Is Karl Rove’s media career kaput?
This question arises as a result of reports that Mr. Rove has been benched by his main television outlet, Fox News. According to New York Magazine, top Fox officials have ordered that producers must get permission before putting Rove or fellow GOP pundit Dick Morris on air. It’s all part of an effort by head honcho Roger Ailes to freshen story lines and change the network’s cast of characters, writes New York’s Gabriel Sherman.
It didn’t help that Rove and Mr. Morris both predicted a big election victory for Mitt Romney. Both were way off compared with the new gold standard of punditry, New York Times polling guru Nate Silver. Also, there was that awkward on-air moment when Rove insisted that Fox was wrong to call Ohio for President Obama. He insisted it was way too early to make the call. The president ended up winning the Buckeye State by three percentage points.
“Multiple sources say that Ailes was angry at Rove’s election-night tantrum when he disputed the network’s call for Obama,” writes Mr. Sherman.
What’s going on here? Is former Fox fave Rove to be replaced by David Petraeus, the disgraced former CIA chief and military general whom Mr. Ailes urged to run for president? Mr. Petraeus needs a job, after all, and a stint as a network talking head would be lucrative and easy. Ex-New York Gov. Eliot Spitzer resurfaced as a pundit after his own peccadilloes drove him from office. Petraeus could do the same thing.
Well, we don’t know about that, but we’d put up money that Rove will be back and bigger than ever before this election cycle is out.
First off, as the New York Magazine story noted, part of the reason for Rove’s banishment has nothing to do with him. The election is over and the demand for electoral punditry has plummeted. Sure, there’s the “fiscal cliff” stuff, but that’s not nearly as popular with viewers. Trust us – we do “fiscal cliff” stories, too. The GOP primaries generated way more readers.

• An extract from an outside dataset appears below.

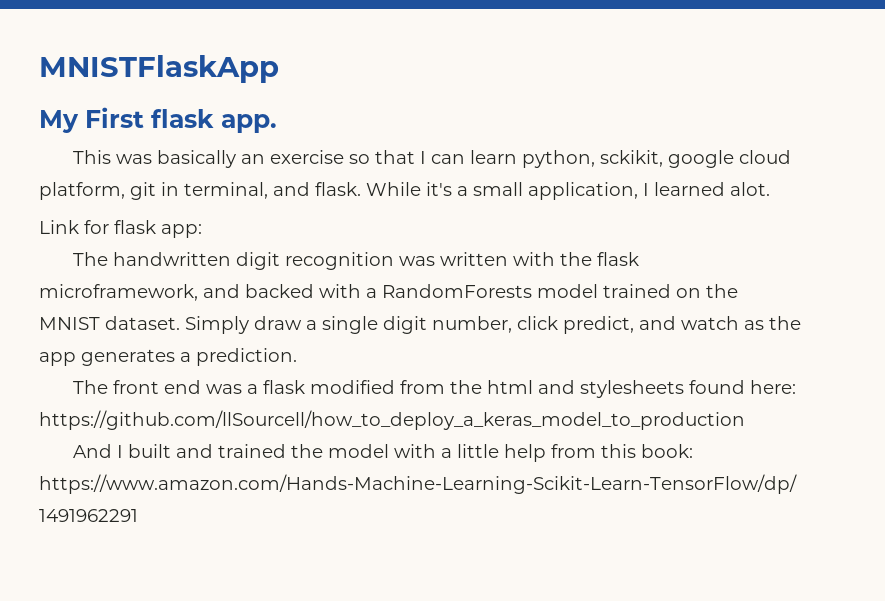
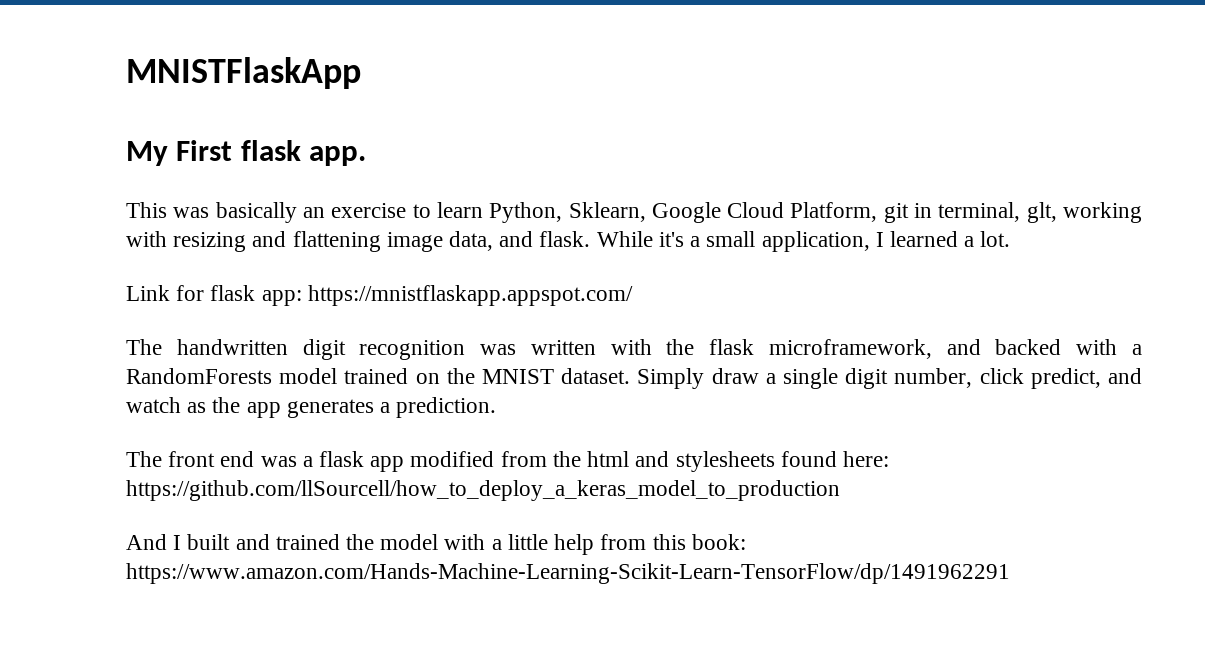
[348,150,791,168] [39,182,268,200] so that I can learn python, sckikit, google cloud platform, git in terminal, -> [412,202,1142,223] [126,231,494,252] to learn Python, Sklearn, Google Cloud Platform, git in terminal, glt, working with resizing and flattening image data,
[730,182,770,196] alot. -> [964,231,1011,247] a lot.
(202, 231) none -> [307,285,633,306] https://mnistflaskapp.appspot.com/
(305, 387) none -> [370,456,405,472] app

As the midterms approach next year, electoral politics will again rise in importance. Look for Rove to appear more on Fox then.
Second, Rove is a sharp guy. Liberals feeling shivers of schadenfreude at his current situation forget that he helped elect George W. Bush – twice – and since then has not been shy about criticizing Republicans for stuff he does not believe is in the best long-term interests of the party. Remember Christine O’Donnell, the “I am not a witch” Senate candidate from Delaware? Rove from the start called her unelectable. He tried hard to push Todd Akin out of the Missouri Senate race after Mr. Akin's controversial comments on rape. Plus, he’s still got a column in The Wall Street Journal from which to continue to spread his views.
Last, Rove is more than a pundit. He’s a player. He’s head of a "super political-action committee," Crossroads GPS, which continues to push Republican priorities in the wake of November’s loss. As recently as Wednesday, Crossroads released an ad hitting Mr. Obama’s “fiscal cliff” priorities, for instance.
Will donors angry at the GOP’s loss in the presidential race stop paying for such ads? It’s possible. But Rove works hard at maintaining support, both from top donors and the grass roots. Look at his Twitter feed: He spoke at the Kansas Livestock Association in late November. He’s got an upcoming appearance in Missouri at the Creve Coeur Club. He may be off Fox for awhile, but more than likely he’s coming soon to a stage in a state near you.